J’ose encore lui demander: « Mais pourquoi a-t-il dit que ce bateau
coulerait-il? » Il sourit: « Nous transportons de l’info ! Tôt au
tard, elle flétrit et plus personne n’en veut. Alors l’armateur préfère muter
l’équipage et couler le bateau. Que voulez-vous qu’il fasse avec toute cette
masse de documents devenus inutilisables? Lors du naufrage, il faut voir les
Totemiens venir se délecter de nos cales et choisir les infos qui leur
conviennent. Ils sont comme des hyènes autour d’un cadavre. » Les portes
s’ouvrent, l’homme est arrivé, il sort de la cabine. J’ai repéré le bouton de
l’étage de poste de pilotage. Je veux m’y rendre avant de partir. Deux minutes
plus tard, j’entre dans une pièce qui dispose d’une verrière panoramique.
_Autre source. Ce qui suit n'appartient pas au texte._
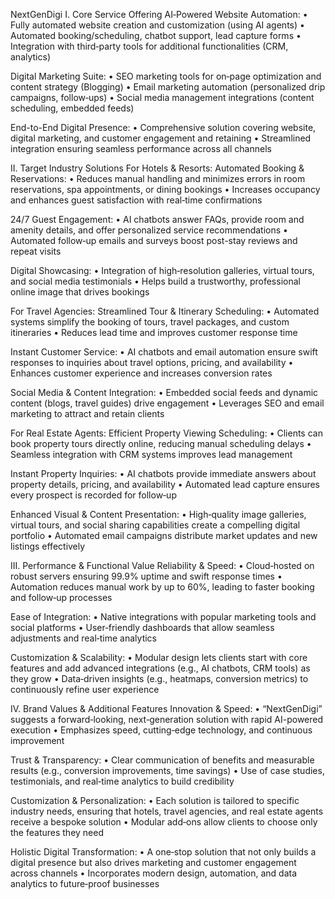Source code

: NextGenDigi 
I. Core Service Offering
AI‑Powered Website Automation:
 • Fully automated website creation and customization (using AI agents)
 • Automated booking/scheduling, chatbot support, lead capture forms
 • Integration with third‑party tools for additional functionalities (CRM, analytics)


Digital Marketing Suite:
 • SEO marketing tools for on‑page optimization and content strategy (Blogging)
 • Email marketing automation (personalized drip campaigns, follow‑ups)
 • Social media management integrations (content scheduling, embedded feeds)


End-to-End Digital Presence:
 • Comprehensive solution covering website, digital marketing, and customer engagement and retaining
 • Streamlined integration ensuring seamless performance across all channels



II. Target Industry Solutions
For Hotels & Resorts:
Automated Booking & Reservations:
 • Reduces manual handling and minimizes errors in room reservations, spa appointments, or dining bookings
 • Increases occupancy and enhances guest satisfaction with real‑time confirmations


24/7 Guest Engagement:
 • AI chatbots answer FAQs, provide room and amenity details, and offer personalized service recommendations
 • Automated follow‑up emails and surveys boost post-stay reviews and repeat visits


Digital Showcasing:
 • Integration of high‑resolution galleries, virtual tours, and social media testimonials
 • Helps build a trustworthy, professional online image that drives bookings


For Travel Agencies:
Streamlined Tour & Itinerary Scheduling:
 • Automated systems simplify the booking of tours, travel packages, and custom itineraries
 • Reduces lead time and improves customer response time


Instant Customer Service:
 • AI chatbots and email automation ensure swift responses to inquiries about travel options, pricing, and availability
 • Enhances customer experience and increases conversion rates


Social Media & Content Integration:
 • Embedded social feeds and dynamic content (blogs, travel guides) drive engagement
 • Leverages SEO and email marketing to attract and retain clients


For Real Estate Agents:
Efficient Property Viewing Scheduling:
 • Clients can book property tours directly online, reducing manual scheduling delays
 • Seamless integration with CRM systems improves lead management


Instant Property Inquiries:
 • AI chatbots provide immediate answers about property details, pricing, and availability
 • Automated lead capture ensures every prospect is recorded for follow‑up


Enhanced Visual & Content Presentation:
 • High‑quality image galleries, virtual tours, and social sharing capabilities create a compelling digital portfolio
 • Automated email campaigns distribute market updates and new listings effectively



III. Performance & Functional Value
Reliability & Speed:
 • Cloud‑hosted on robust servers ensuring 99.9% uptime and swift response times
 • Automation reduces manual work by up to 60%, leading to faster booking and follow‑up processes


Ease of Integration:
 • Native integrations with popular marketing tools and social platforms
 • User‑friendly dashboards that allow seamless adjustments and real‑time analytics


Customization & Scalability:
 • Modular design lets clients start with core features and add advanced integrations (e.g., AI chatbots, CRM tools) as they grow
 • Data‑driven insights (e.g., heatmaps, conversion metrics) to continuously refine user experience



IV. Brand Values & Additional Features
Innovation & Speed:
 • “NextGenDigi” suggests a forward‑looking, next‑generation solution with rapid AI-powered execution • Emphasizes speed, cutting‑edge technology, and continuous improvement


Trust & Transparency:
 • Clear communication of benefits and measurable results (e.g., conversion improvements, time savings)
 • Use of case studies, testimonials, and real‑time analytics to build credibility


Customization & Personalization:
 • Each solution is tailored to specific industry needs, ensuring that hotels, travel agencies, and real estate agents receive a bespoke solution
 • Modular add‑ons allow clients to choose only the features they need


Holistic Digital Transformation:
 • A one‑stop solution that not only builds a digital presence but also drives marketing and customer engagement across channels
 • Incorporates modern design, automation, and data analytics to future‑proof businesses

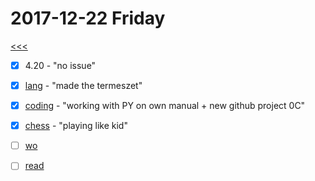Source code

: 
2017-12-22 Friday
======

[<<<](https://github.com/ttltrk/0con/blob/master/0con/README.MD)

- [x] 4.20 - "no issue"
- [x] [lang](https://github.com/ttltrk/ELSE/blob/master/LAN/ENG/LAN.MD) - "made the termeszet"
- [x] [coding](https://ttltrk.github.io/ttltrk.github.io/) - "working with PY on own manual + new github project 0C"
- [x] [chess](https://github.com/ttltrk/ELSE/blob/master/CHESS/CHESS.MD) - "playing like kid"
- [ ] [wo](https://github.com/ttltrk/ELSE/blob/master/PWR/PWR.MD)
- [ ] [read](https://github.com/ttltrk/BKS/blob/master/README.MD)


  
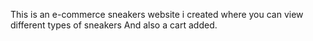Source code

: This is an e-commerce sneakers website i created
where you can view different types of sneakers
And also a cart added.
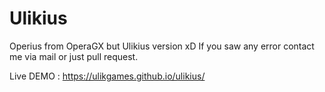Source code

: # Ulikius

Operius from OperaGX but Ulikius version xD If you saw any error contact me via mail or just pull request.

Live DEMO : https://ulikgames.github.io/ulikius/
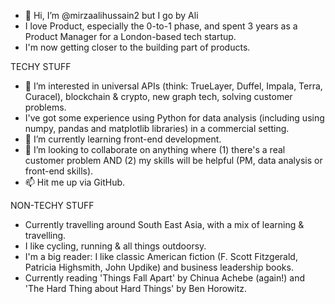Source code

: - 👋 Hi, I’m @mirzaalihussain2 but I go by Ali
- I love Product, especially the 0-to-1 phase, and spent 3 years as a Product Manager for a London-based tech startup.
- I'm now getting closer to the building part of products.

TECHY STUFF
- 👀 I’m interested in universal APIs (think: TrueLayer, Duffel, Impala, Terra, Curacel), blockchain & crypto, new graph tech, solving customer problems.
- I've got some experience using Python for data analysis (including using numpy, pandas and matplotlib libraries) in a commercial setting.
- 🌱 I’m currently learning front-end development.
- 💞️ I’m looking to collaborate on anything where (1) there's a real customer problem AND (2) my skills will be helpful (PM, data analysis or front-end skills).
- 📫 Hit me up via GitHub.

NON-TECHY STUFF
- Currently travelling around South East Asia, with a mix of learning & travelling.
- I like cycling, running & all things outdoorsy.
- I'm a big reader: I like classic American fiction (F. Scott Fitzgerald, Patricia Highsmith, John Updike) and business leadership books.
- Currently reading 'Things Fall Apart' by Chinua Achebe (again!) and 'The Hard Thing about Hard Things' by Ben Horowitz.

<!---
mirzaalihussain2/mirzaalihussain2 is a ✨ special ✨ repository because its `README.md` (this file) appears on your GitHub profile.
You can click the Preview link to take a look at your changes.
--->
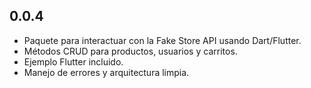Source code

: ## 0.0.4

* Paquete para interactuar con la Fake Store API usando Dart/Flutter.
* Métodos CRUD para productos, usuarios y carritos.
* Ejemplo Flutter incluido.
* Manejo de errores y arquitectura limpia.
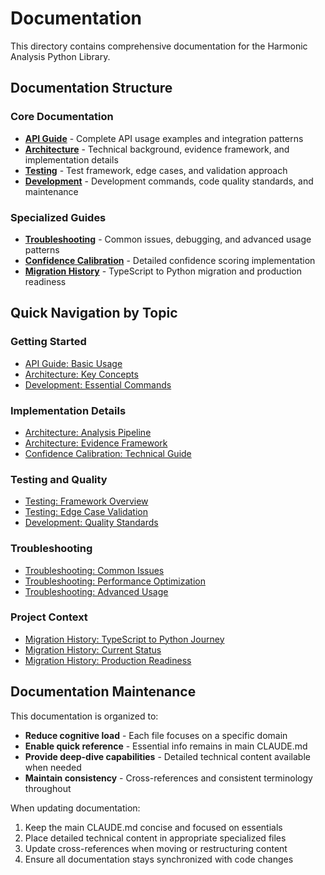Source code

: # Documentation

This directory contains comprehensive documentation for the Harmonic Analysis Python Library.

## Documentation Structure

### Core Documentation
- **[API Guide](API_GUIDE.md)** - Complete API usage examples and integration patterns
- **[Architecture](ARCHITECTURE.md)** - Technical background, evidence framework, and implementation details
- **[Testing](TESTING.md)** - Test framework, edge cases, and validation approach
- **[Development](DEVELOPMENT.md)** - Development commands, code quality standards, and maintenance

### Specialized Guides
- **[Troubleshooting](TROUBLESHOOTING.md)** - Common issues, debugging, and advanced usage patterns
- **[Confidence Calibration](CONFIDENCE_CALIBRATION.md)** - Detailed confidence scoring implementation
- **[Migration History](MIGRATION_HISTORY.md)** - TypeScript to Python migration and production readiness

## Quick Navigation by Topic

### Getting Started
- [API Guide: Basic Usage](API_GUIDE.md#basic-chord-progression-analysis)
- [Architecture: Key Concepts](ARCHITECTURE.md#key-technical-concepts)
- [Development: Essential Commands](DEVELOPMENT.md#development-commands)

### Implementation Details
- [Architecture: Analysis Pipeline](ARCHITECTURE.md#core-analysis-pipeline)
- [Architecture: Evidence Framework](ARCHITECTURE.md#evidence-based-analysis)
- [Confidence Calibration: Technical Guide](CONFIDENCE_CALIBRATION.md)

### Testing and Quality
- [Testing: Framework Overview](TESTING.md#testing-philosophy-and-framework)
- [Testing: Edge Case Validation](TESTING.md#edge-case-behavioral-testing-framework)
- [Development: Quality Standards](DEVELOPMENT.md#critical-development-notes)

### Troubleshooting
- [Troubleshooting: Common Issues](TROUBLESHOOTING.md#debugging-analysis-results)
- [Troubleshooting: Performance Optimization](TROUBLESHOOTING.md#performance-optimization)
- [Troubleshooting: Advanced Usage](TROUBLESHOOTING.md#advanced-usage-patterns)

### Project Context
- [Migration History: TypeScript to Python Journey](MIGRATION_HISTORY.md#typescrit-to-python-migration-journey)
- [Migration History: Current Status](MIGRATION_HISTORY.md#current-performance-status-august-2025)
- [Migration History: Production Readiness](MIGRATION_HISTORY.md#production-readiness-checklist)

## Documentation Maintenance

This documentation is organized to:
- **Reduce cognitive load** - Each file focuses on a specific domain
- **Enable quick reference** - Essential info remains in main CLAUDE.md
- **Provide deep-dive capabilities** - Detailed technical content available when needed
- **Maintain consistency** - Cross-references and consistent terminology throughout

When updating documentation:
1. Keep the main CLAUDE.md concise and focused on essentials
2. Place detailed technical content in appropriate specialized files
3. Update cross-references when moving or restructuring content
4. Ensure all documentation stays synchronized with code changes
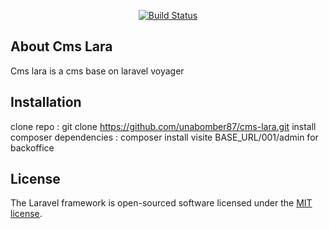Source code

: 

<p align="center">
<a href="https://travis-ci.org/laravel/framework"><img src="https://travis-ci.org/laravel/framework.svg" alt="Build Status"></a>
</p>

## About Cms Lara

Cms lara is a cms base on laravel voyager

## Installation

clone repo : git clone https://github.com/unabomber87/cms-lara.git
install composer dependencies : composer install
visite BASE_URL/001/admin for backoffice

## License

The Laravel framework is open-sourced software licensed under the [MIT license](http://opensource.org/licenses/MIT).
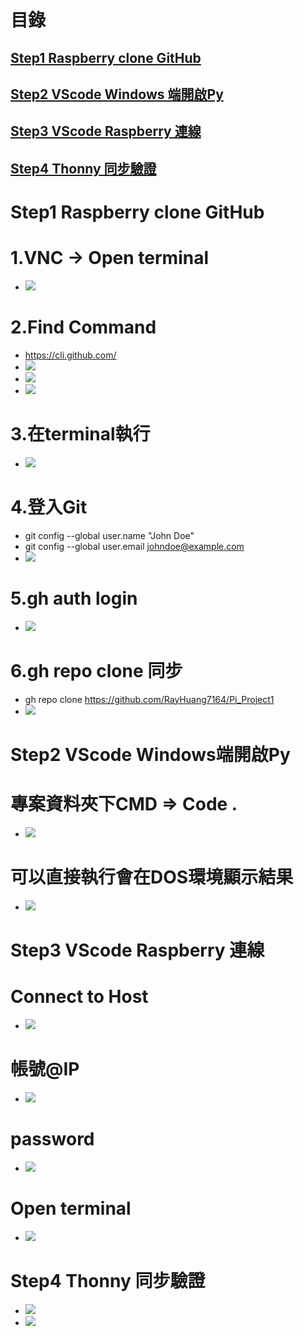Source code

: 
# 目錄
## [Step1 Raspberry clone GitHub](#Raspberry_clone_GitHub)
## [Step2 VScode Windows 端開啟Py](#VScode_Windows)
## [Step3 VScode Raspberry 連線](#VScode_Raspberry)
## [Step4 Thonny 同步驗證](#Thonny_Link)


<a name="Raspberry_clone_GitHub"></a>
# Step1 Raspberry clone GitHub

# 1.VNC -> Open terminal
- ![](./images/Raspberry_clone_GitHub_1.PNG) 

# 2.Find Command
- https://cli.github.com/
- ![](./images/Cli_1.png) 
- ![](./images/Cli_1_2.png) 
- ![](./images/Cli_1_3.png) 

# 3.在terminal執行
- ![](./images/Cli_3.png)

# 4.登入Git
- git config --global user.name "John Doe"
- git config --global user.email johndoe@example.com
- ![](./images/Cli_4.png)

# 5.gh auth login
- ![](./images/Cli_5.png)

# 6.gh repo clone 同步
- gh repo clone https://github.com/RayHuang7164/Pi_Project1
- ![](./images/Cli_6.png)


<a name="VScode_Windows"></a>
# Step2 VScode Windows端開啟Py

# 專案資料夾下CMD => Code . 
- ![](./images/VScode_1.png) 

# 可以直接執行會在DOS環境顯示結果
- ![](./images/VScode_2.png) 



<a name="VScode_Raspberry"></a>
# Step3 VScode Raspberry 連線

# Connect to Host
- ![](./images/VScode_3.png)

# 帳號@IP
- ![](./images/VScode_4.png) 

# password
- ![](./images/VScode_5.png) 

# Open terminal
- ![](./images/VScode_6.png) 


<a name="Thonny_Link"></a>
# Step4 Thonny 同步驗證
- ![](./images/Thonny_1.png)
- ![](./images/Thonny_2.png)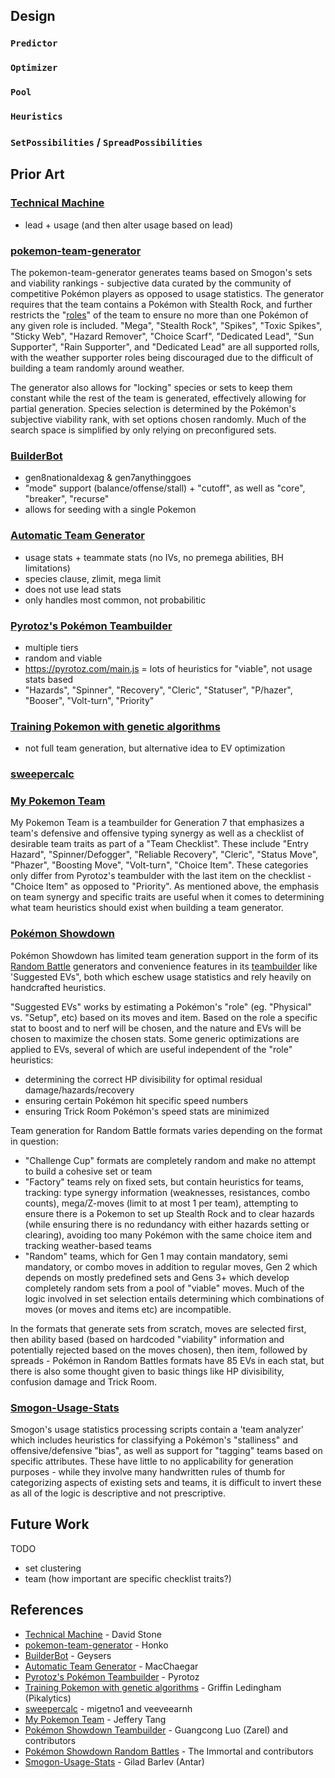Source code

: ## Design

### `Predictor`

### `Optimizer`

### `Pool`

### `Heuristics`

### `SetPossibilities` / `SpreadPossibilities`

## Prior Art

### [Technical Machine][0]

- lead + usage (and then alter usage based on lead)

### [pokemon-team-generator][1]

The pokemon-team-generator generates teams based on Smogon's sets and viability rankings -
subjective data curated by the community of competitive Pokémon players as opposed to usage
statistics. The generator requires that the team contains a Pokémon with Stealth Rock, and further
restricts the "[roles](https://github.com/Honko/pokemon-team-generator/blob/master/js/roles.js)" of
the team to ensure no more than one Pokémon of any given role is included.  "Mega", "Stealth Rock", "Spikes", "Toxic Spikes", "Sticky Web", "Hazard Remover", "Choice Scarf", "Dedicated Lead", "Sun Supporter", "Rain Supporter", and "Dedicated Lead" are all supported rolls, with the weather
supporter roles being discouraged due to the difficult of building a team randomly around weather.

The generator also allows for "locking" species or sets to keep them constant while the rest of the
team is generated, effectively allowing for partial generation. Species selection is determined by
the Pokémon's subjective viability rank, with set options chosen randomly. Much of the search space
is simplified by only relying on preconfigured sets.

### [BuilderBot][2]

- gen8nationaldexag & gen7anythinggoes
- "mode" support (balance/offense/stall) + "cutoff", as well as "core", "breaker", "recurse"
- allows for seeding with a single Pokemon

### [Automatic Team Generator][3]

- usage stats + teammate stats (no IVs, no premega abilities, BH limitations)
- species clause, zlimit, mega limit
- does not use lead stats
- only handles most common, not probabilitic

### [Pyrotoz's Pokémon Teambuilder][4]

- multiple tiers
- random and viable
- https://pyrotoz.com/main.js = lots of heuristics for "viable", not usage stats based
- "Hazards", "Spinner", "Recovery", "Cleric", "Statuser", "P/hazer", "Booser", "Volt-turn", "Priority"

### [Training Pokemon with genetic algorithms][5]

- not full team generation, but alternative idea to EV optimization

### [sweepercalc][6]

### [My Pokemon Team][7]

My Pokemon Team is a teambuilder for Generation 7 that emphasizes a team's defensive and offensive
typing synergy as well as a checklist of desirable team traits as part of a "Team Checklist". These
include "Entry Hazard", "Spinner/Defogger", "Reliable Recovery", "Cleric", "Status Move", "Phazer",
"Boosting Move", "Volt-turn", "Choice Item". These categories only differ from Pyrotoz's teambulder
with the last item on the checklist - "Choice Item" as opposed to "Priority". As mentioned above,
the emphasis on team synergy and specific traits are useful when it comes to determining what team
heuristics should exist when building a team generator.

### [Pokémon Showdown](https://github.com/smogon/pokemon-showdown)

Pokémon Showdown has limited team generation support in the form of its [Random Battle][9]
generators and convenience features in its [teambuilder][8] like 'Suggested EVs", both which eschew
usage statistics and rely heavily on handcrafted heuristics.

"Suggested EVs" works by estimating a Pokémon's "role" (eg. "Physical" vs. "Setup", etc) based on
its moves and item. Based on the role a specific stat to boost and to nerf will be chosen, and the
nature and EVs will be chosen to maximize the chosen stats. Some generic optimizations are applied
to EVs, several of which are useful independent of the "role" heuristics:

- determining the correct HP divisibility for optimal residual damage/hazards/recovery
- ensuring certain Pokémon hit specific speed numbers
- ensuring Trick Room Pokémon's speed stats are minimized

Team generation for Random Battle formats varies depending on the format in question:

- "Challenge Cup" formats are completely random and make no attempt to build a cohesive set or team
- "Factory" teams rely on fixed sets, but contain heuristics for teams, tracking: type synergy
  information (weaknesses, resistances, combo counts), mega/Z-moves (limit to at most 1 per team),
  attempting to ensure there is a Pokemon to set up Stealth Rock and to clear hazards (while
  ensuring there is no redundancy with either hazards setting or clearing), avoiding too many
  Pokémon with the same choice item and tracking weather-based teams
- "Random" teams, which for Gen 1 may contain mandatory, semi mandatory, or combo moves in addition
  to regular moves, Gen 2 which depends on mostly predefined sets and Gens 3+ which develop
  completely random sets from a pool of "viable" moves. Much of the logic involved in set selection
  entails determining which combinations of moves (or moves and items etc) are incompatible.

In the formats that generate sets from scratch, moves are selected first, then ability based (based
on hardcoded "viability" information and potentially rejected based on the moves chosen), then item,
followed by spreads - Pokémon in Random Battles formats have 85 EVs in each stat, but there is also
some thought given to basic things like HP divisibility, confusion damage and Trick Room.

### [Smogon-Usage-Stats][10]

Smogon's usage statistics processing scripts contain a 'team analyzer' which includes heuristics for
classifying a Pokémon's "stalliness" and offensive/defensive "bias", as well as support for
"tagging" teams based on specific attributes. These have little to no applicability for generation
purposes - while they involve many handwritten rules of thumb for categorizing aspects of existing
sets and teams, it is difficult to invert these as all of the logic is descriptive and not
prescriptive.

## Future Work

TODO

- set clustering
- team (how important are specific checklist traits?)

## References

- [Technical Machine][0] - David Stone
- [pokemon-team-generator][1] - Honko
- [BuilderBot][2] - Geysers
- [Automatic Team Generator][3] - MacChaegar
- [Pyrotoz's Pokémon Teambuilder][4] - Pyrotoz
- [Training Pokemon with genetic algorithms][5] - Griffin Ledingham (Pikalytics)
- [sweepercalc][6] - migetno1 and veeveearnh
- [My Pokemon Team][7] - Jeffery Tang
- [Pokémon Showdown Teambuilder][8] - Guangcong Luo (Zarel) and contributors
- [Pokémon Showdown Random Battles][9] - The Immortal and contributors
- [Smogon-Usage-Stats][10] - Gilad Barlev (Antar)

[0]: http://doublewise.net/pokemon/team_building/
[1]: https://github.com/Honko/pokemon-team-generator
[2]: https://github.com/Geyserexe/BuilderBot
[3]: https://www.smogon.com/forums/threads/an-automatic-team-generator-using-usage-stats.3646312/
[4]: https://pyrotoz.com
[5]: https://griffinledingham.me/post/001-genetics
[6]: https://github.com/migetno1/migetno1.github.io
[7]: https://github.com/projeffboy/my-pokemon-team
[8]: https://github.com/smogon/pokemon-showdown-client/blob/master/src/battle-tooltips.ts
[9]: https://github.com/smogon/pokemon-showdown/blob/master/data/random-teams.ts
[10]: https://github.com/Antar1011/Smogon-Usage-Stats/blob/master/TA.py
La
vue est imprenable sur la Mer de l’Inconnu, toujours aussi sombre. Je pensais
trouver un commandant et des marins mais il n’y a personne. La barre est
abandonnée depuis longtemps. J’examine les écrans et les radars, tout est
calme. Je me souviens avoir vu un reportage sur les grands porte-conteneurs qui
traversent les océans avec seulement quelques membres d’équipage. Ici, le bateau est entièrement automatisé. Je
finis par comprendre que l’écran central représente la route empruntée. Le
chemin me saute soudain aux yeux: un gigantesque cercle. Le paquebot tourne en
rond sans doute depuis sa création et jusqu’à son sabordage lorsqu’il
retournera dans le néant de mer. Je
décide de retourner à mon radeau. Je jette un dernier regard au large avant de
descendre l’échelle. Et là je crois apercevoir le monstre marin au loin.